I bond della Turchia sono tornati a fare gola al mercato. I ritorni ottenuti nelle ultime settimane stanno risultando finanche quadrupli rispetto a quelli realizzati con le altre obbligazioni emergenti. Ma basterebbe dare un occhio ai grafici dei rendimenti sovrani per capire che, in apparenza, il picco del pessimismo sarebbe alle spalle. La scadenza a 10 anni offre oggi il 17,51%. A fine giugno, stava al 18,86%. La scadenza a 2 anni è migliorata molto meno, passando nello stesso frangente dal 18,89% al 18,39%.

Al momento, lo spread tra decennale e biennale è di -88 punti base.

In aprile, era arrivato a +53. Questo significa che la curva dei bond della Turchia è tornata ad invertirsi nell’ultimo mese e mezzo. Ma a marzo, prima che il governatore centrale Naci Agbal fosse deposto dopo appena 4 mesi e mezzo di incarico dal presidente Erdogan a favore di Sahap Kavcioglu, la curva sovrana si mostrava nettamente più invertita. Lo spread tra le due scadenze arrivò a sfiorare -250 punti.

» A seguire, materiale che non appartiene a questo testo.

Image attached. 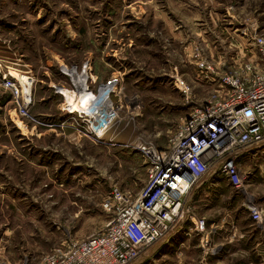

Allora, il mercato scontava una politica monetaria restrittiva, che avrebbe tenuto a lungo i tassi d’interesse alti e avrebbe così abbassato l’inflazione. Adesso, il discorso è parzialmente cambiato. Il governatore non fa che rassicurare che i tassi saranno tenuti più alti dell’inflazione e che un loro taglio non sia imminente. Tuttavia, a maggio l’inflazione è diminuita su base annua per la prima volta dal luglio 2020. Pur restando molto alta (16,6%), i timori peggiori sembrano passati. E si consolida la convinzione che un taglio dei tassi vi sarà presto, ma senza colpire ulteriormente la lira turca.

Questa perde il 14,5% quest’anno e sosta nelle ultime settimane nei pressi dei minimi storici contro il dollaro, a un cambio di 8,69. Malgrado questi dati da brivido, Bloomberg riporta che al momento i bond della Turchia corporate offrono rendimenti medi di 78 punti base inferiori a quelli sovrani.

E ciò, malgrado il boom delle emissioni obbligazionarie negli ultimi mesi. Sarebbe il segnale che il mercato starebbe sì continuando a guardare con sospetto il comparto sovrano, ma restando ad Ankara e impiegando i capitali a favore del debito aziendale.

Un azzardo, data la pessima gestione monetaria turca di questi anni. L’assenza di autonomia dell’istituto rispetto al potere politico sta impedendo allo stato, ma anche alle imprese, di agganciare il trend dei rendimenti a zero sui mercati globali. Ma forse il rallentamento dei prezzi delle materie prime sta allentando le tensioni sull’inflazione domestica, fermando la caduta dei bond della Turchia.